START Text shown
Medical Malpractice vs Medical Negligence
To most people, the terms “medical malpractice” and “medical negligence” can be used interchangeably. While the two are similar, there are key differences, and if you were harmed due to either, knowing these differences can affect the outcome of your case. Our medical negligence attorneys in Raleigh are providing an in-depth explanation of medical malpractice vs medical negligence and what these terms mean for you.
Medical Malpractice vs. Medical Negligence
In North Carolina, the court recognizes both medical malpractice and medical negligence as “malpractice,” and each have a three year statute of limitations from the time of the injury to file a claim in court. Defining the two, there is a key difference related to intent.
Understanding Medical Negligence
Medical negligence means that a medical professional or practitioner made a mistake and failed to do something that caused harm. While it was completely unintentional, the victim still suffered an injury because of it. For example, administering penicillin to a patient because the doctor forgot to ask if the patient had any allergies or failed to read the medical file, and this led to the patient experiencing a severe allergic reaction.
Understanding Medical Malpractice
Medical malpractice is the failure to provide an acceptable level of care and the patient experiences harm as a result. For example, a doctor not ordering an expensive diagnostic test because the patient was uninsured which caused a misdiagnosis or a delay in treatment is malpractice. The doctor made the decision to not provide a standard level of care and the patient suffered because of it.
Proving Negligence and Malpractice
In North Carolina, it’s difficult to prove both medical malpractice and medical negligence because the plaintiff must prove four factors:
- The defendant who injured you was directly responsible for your care (called “duty of care”)
END Text shown
START Data under study
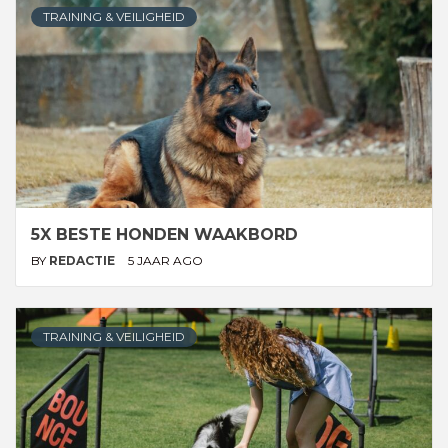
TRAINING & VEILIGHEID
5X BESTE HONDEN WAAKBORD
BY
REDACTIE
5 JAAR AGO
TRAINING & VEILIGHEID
END Data under study
START Data under study
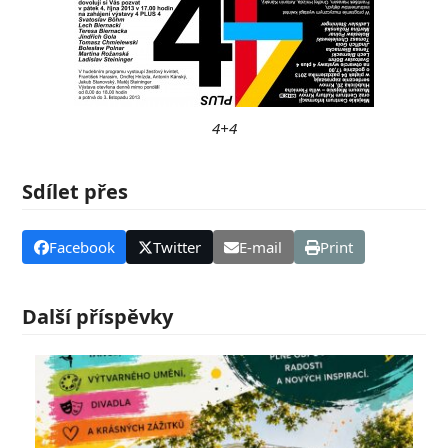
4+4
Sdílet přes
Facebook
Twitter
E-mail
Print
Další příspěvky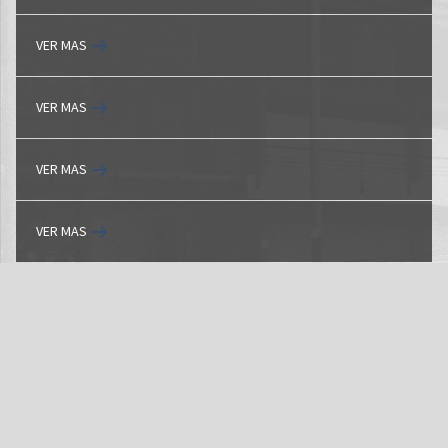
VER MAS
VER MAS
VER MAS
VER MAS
END Data under study
START Data under study
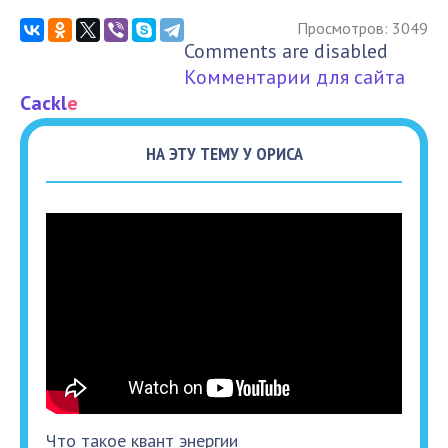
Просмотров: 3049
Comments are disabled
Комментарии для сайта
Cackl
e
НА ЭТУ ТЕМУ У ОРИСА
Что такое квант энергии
END Data under study
Decide whether each statement below agrees with the text on medical malpractice and medical negligence. Answer yes or no for each one and quote the deciding words.
1. In North Carolina, medical malpractice and medical negligence share the same time limit for filing a claim.
2. The text describes medical negligence as an intentional mistake.
3. In the text's malpractice example, the patient had no insurance.

1. Yes: "each have a three year statute of limitations from the time of the injury to file a claim in court"
2. No: "While it was completely unintentional, the victim still suffered an injury because of it."
3. Yes: "a doctor not ordering an expensive diagnostic test because the patient was uninsured"